Source information =
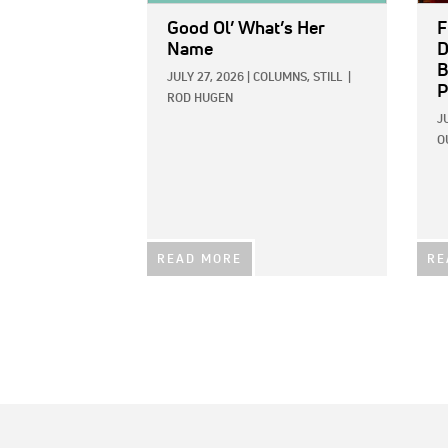
Good Ol’ What’s Her
F
Name
D
B
JULY 27, 2026
|
COLUMNS,
STILL
|
P
ROD HUGEN
J
O
READ MORE
RE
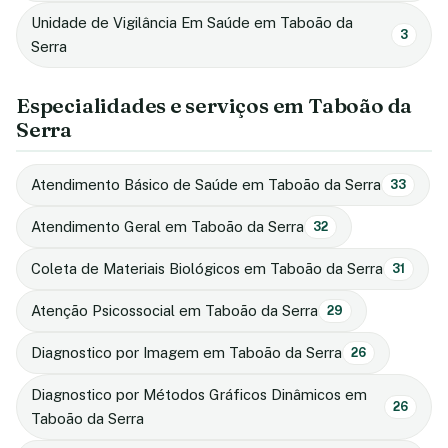
Unidade de Vigilância Em Saúde em Taboão da
3
Serra
Especialidades e serviços em Taboão da
Serra
Atendimento Básico de Saúde em Taboão da Serra
33
Atendimento Geral em Taboão da Serra
32
Coleta de Materiais Biológicos em Taboão da Serra
31
Atenção Psicossocial em Taboão da Serra
29
Diagnostico por Imagem em Taboão da Serra
26
Diagnostico por Métodos Gráficos Dinâmicos em
26
Taboão da Serra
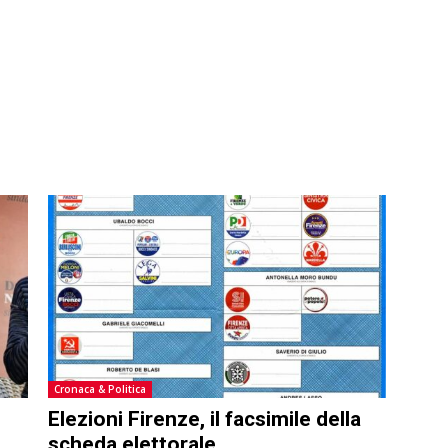
Cronaca & Politica
Elezioni Firenze, il facsimile della
scheda elettorale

Task statement = Return only those lines of the records that contain the string "Saúde".

Task solution =
Unidade de Vigilância Em Saúde em Taboão da
Atendimento Básico de Saúde em Taboão da Serra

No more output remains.